# [TASK TO CARRY OUT]
Write out exactly the lines running from the line that includes "fewer, difference |" to the end of the data, both ends included, and nothing besides.

# [SUPPLIED DATA]
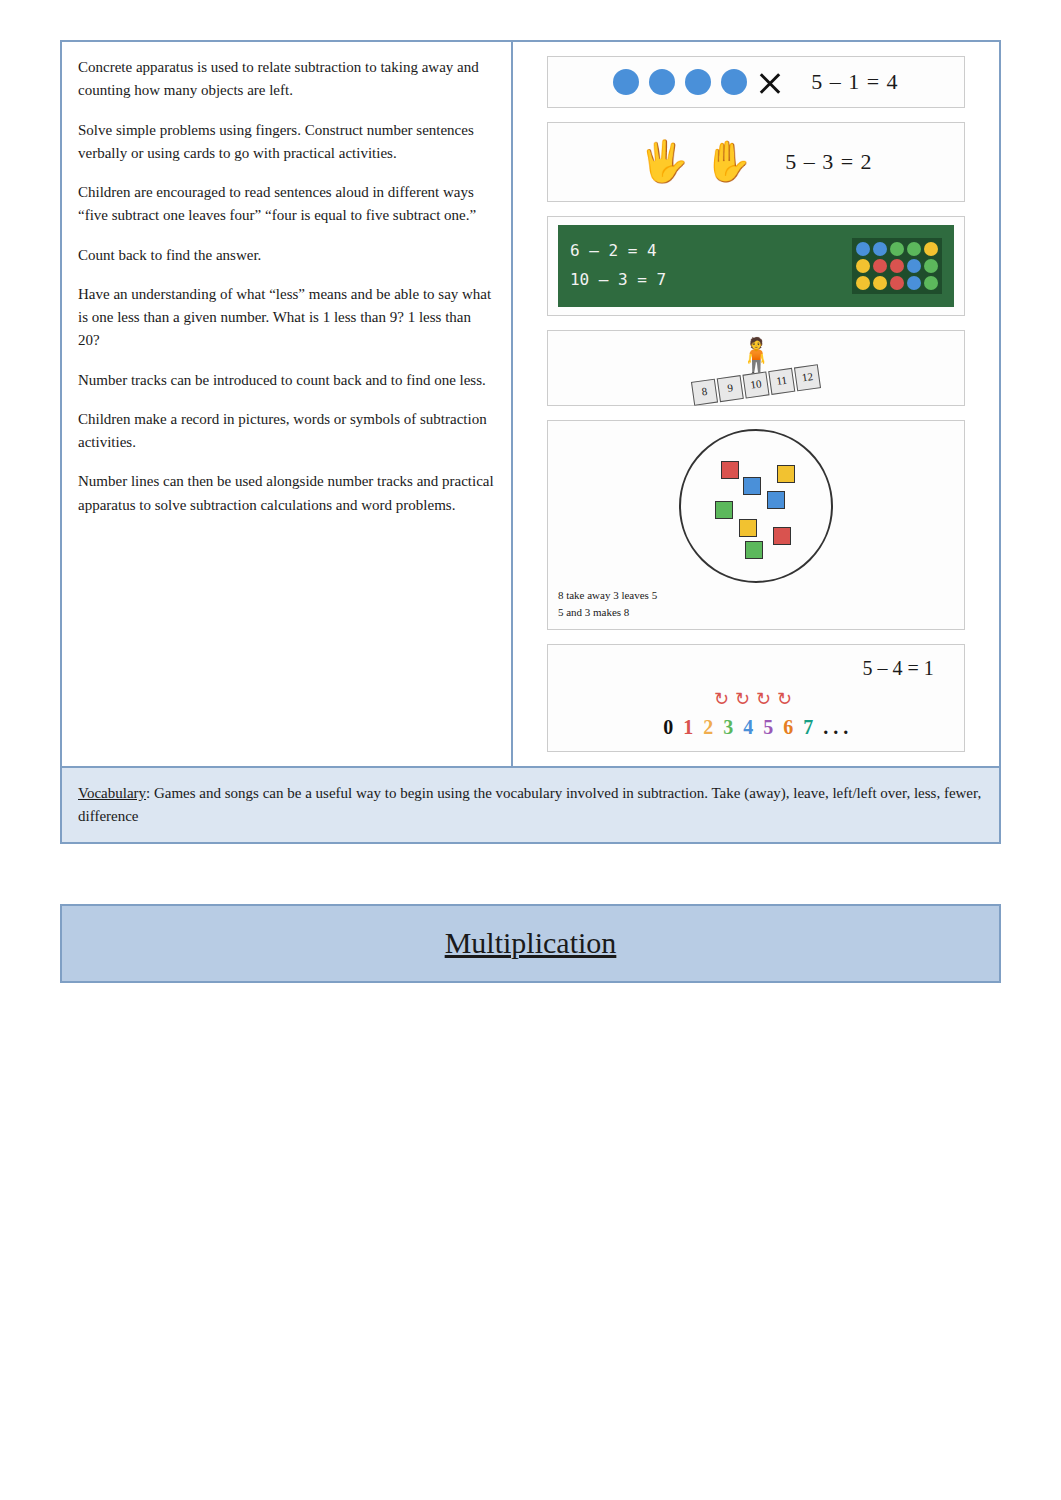| Concrete apparatus is used to relate subtraction to taking away and counting how many objects are left. Solve simple problems using fingers. Construct number sentences verbally or using cards to go with practical activities. Children are encouraged to read sentences aloud in different ways “five subtract one leaves four” “four is equal to five subtract one.” Count back to find the answer. Have an understanding of what “less” means and be able to say what is one less than a given number. What is 1 less than 9? 1 less than 20? Number tracks can be introduced to count back and to find one less. Children make a record in pictures, words or symbols of subtraction activities. Number lines can then be used alongside number tracks and practical apparatus to solve subtraction calculations and word problems. | 5 – 1 = 4 🖐 ✋ 5 – 3 = 2 6 – 2 = 4 10 – 3 = 7 🧍 8 9 10 11 12 8 take away 3 leaves 5 5 and 3 makes 8 5 – 4 = 1 ↻↻↻↻ 0 1 2 3 4 5 6 7 . . . |
| Vocabulary : Games and songs can be a useful way to begin using the vocabulary involved in subtraction. Take (away), leave, left/left over, less, fewer, difference |
Multiplication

# [RESULT FOR THIS TASK]
| Vocabulary : Games and songs can be a useful way to begin using the vocabulary involved in subtraction. Take (away), leave, left/left over, less, fewer, difference |
Multiplication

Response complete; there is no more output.